## EXERCISE
Here are some records; copy every line that holds the word "other".

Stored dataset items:
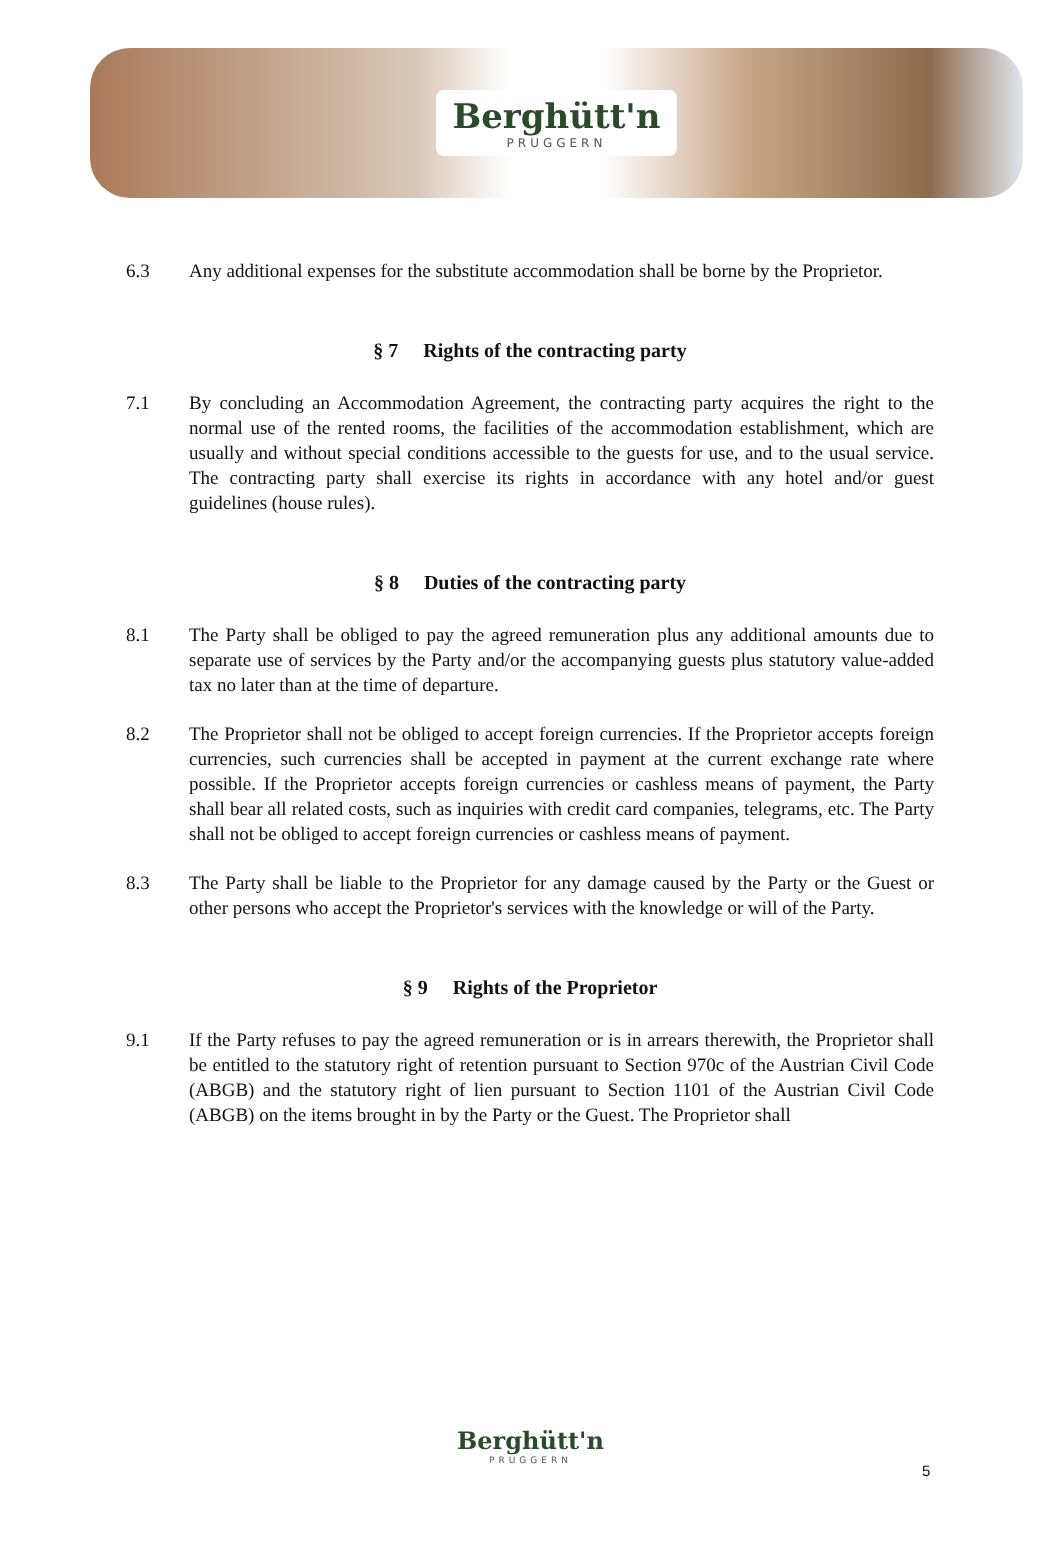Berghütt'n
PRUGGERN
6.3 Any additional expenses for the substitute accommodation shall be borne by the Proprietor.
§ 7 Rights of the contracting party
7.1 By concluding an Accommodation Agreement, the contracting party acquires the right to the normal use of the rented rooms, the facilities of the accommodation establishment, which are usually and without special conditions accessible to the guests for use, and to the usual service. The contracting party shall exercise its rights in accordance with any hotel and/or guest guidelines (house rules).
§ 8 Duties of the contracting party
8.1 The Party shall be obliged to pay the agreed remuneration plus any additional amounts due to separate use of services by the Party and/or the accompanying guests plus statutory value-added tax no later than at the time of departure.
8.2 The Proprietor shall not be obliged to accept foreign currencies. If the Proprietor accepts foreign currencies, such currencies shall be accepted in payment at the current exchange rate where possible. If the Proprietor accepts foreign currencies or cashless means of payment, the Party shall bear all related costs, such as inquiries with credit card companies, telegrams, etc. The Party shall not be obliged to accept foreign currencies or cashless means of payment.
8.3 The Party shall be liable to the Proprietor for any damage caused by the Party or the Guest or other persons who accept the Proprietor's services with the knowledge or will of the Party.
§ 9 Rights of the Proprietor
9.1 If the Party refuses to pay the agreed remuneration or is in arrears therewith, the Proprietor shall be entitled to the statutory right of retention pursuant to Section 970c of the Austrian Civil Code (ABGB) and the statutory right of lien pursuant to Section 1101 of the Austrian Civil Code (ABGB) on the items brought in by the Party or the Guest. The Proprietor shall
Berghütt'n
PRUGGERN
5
...
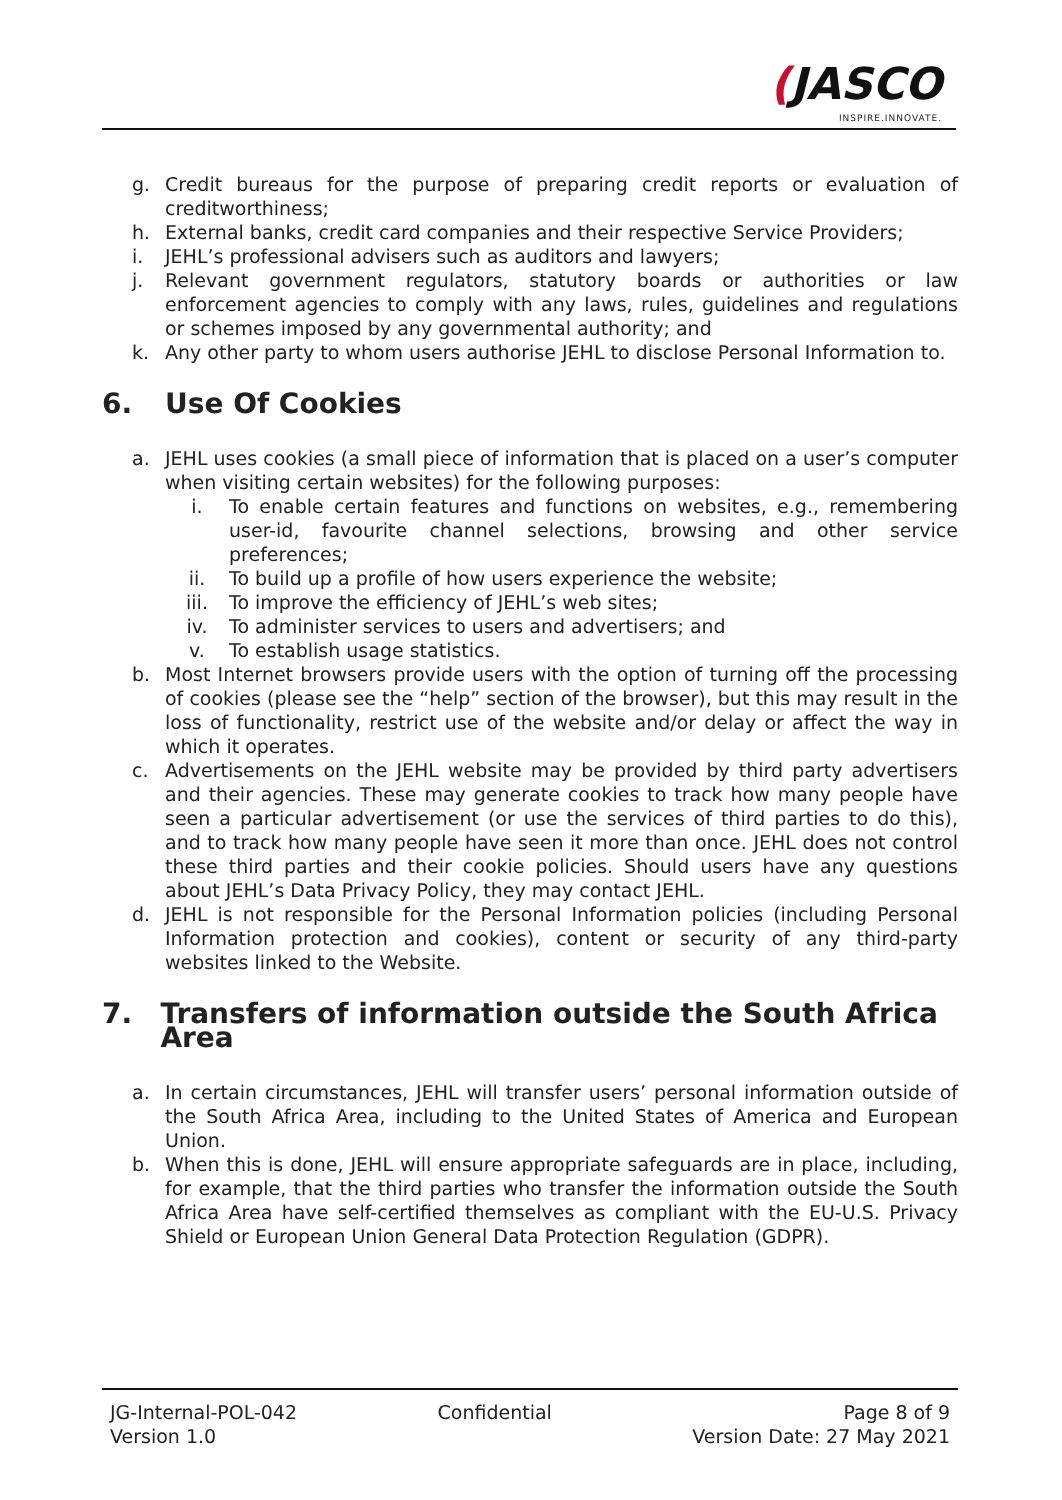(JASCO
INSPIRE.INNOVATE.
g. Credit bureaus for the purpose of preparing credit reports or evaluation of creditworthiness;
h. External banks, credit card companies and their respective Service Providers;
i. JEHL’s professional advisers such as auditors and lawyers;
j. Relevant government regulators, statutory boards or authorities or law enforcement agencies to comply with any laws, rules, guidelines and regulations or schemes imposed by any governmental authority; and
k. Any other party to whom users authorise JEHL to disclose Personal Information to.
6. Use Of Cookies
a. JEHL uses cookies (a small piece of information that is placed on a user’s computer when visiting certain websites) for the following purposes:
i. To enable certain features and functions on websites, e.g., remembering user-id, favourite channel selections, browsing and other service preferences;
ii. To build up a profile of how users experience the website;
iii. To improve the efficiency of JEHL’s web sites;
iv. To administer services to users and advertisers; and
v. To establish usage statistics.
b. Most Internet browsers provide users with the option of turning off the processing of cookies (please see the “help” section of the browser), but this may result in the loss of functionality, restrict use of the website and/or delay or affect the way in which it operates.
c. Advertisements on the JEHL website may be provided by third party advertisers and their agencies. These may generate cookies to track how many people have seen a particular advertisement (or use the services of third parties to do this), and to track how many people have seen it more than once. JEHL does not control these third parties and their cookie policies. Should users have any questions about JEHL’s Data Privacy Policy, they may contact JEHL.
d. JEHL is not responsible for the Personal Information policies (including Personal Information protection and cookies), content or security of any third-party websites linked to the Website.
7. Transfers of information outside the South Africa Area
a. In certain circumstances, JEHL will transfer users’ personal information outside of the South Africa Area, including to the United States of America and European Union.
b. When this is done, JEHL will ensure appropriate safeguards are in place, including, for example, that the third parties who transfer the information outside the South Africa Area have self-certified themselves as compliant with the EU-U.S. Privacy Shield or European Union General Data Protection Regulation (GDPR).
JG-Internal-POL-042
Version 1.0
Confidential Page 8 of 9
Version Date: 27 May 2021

## ANSWER BELOW
8.3 The Party shall be liable to the Proprietor for any damage caused by the Party or the Guest or other persons who accept the Proprietor's services with the knowledge or will of the Party.
k. Any other party to whom users authorise JEHL to disclose Personal Information to.
i. To enable certain features and functions on websites, e.g., remembering user-id, favourite channel selections, browsing and other service preferences;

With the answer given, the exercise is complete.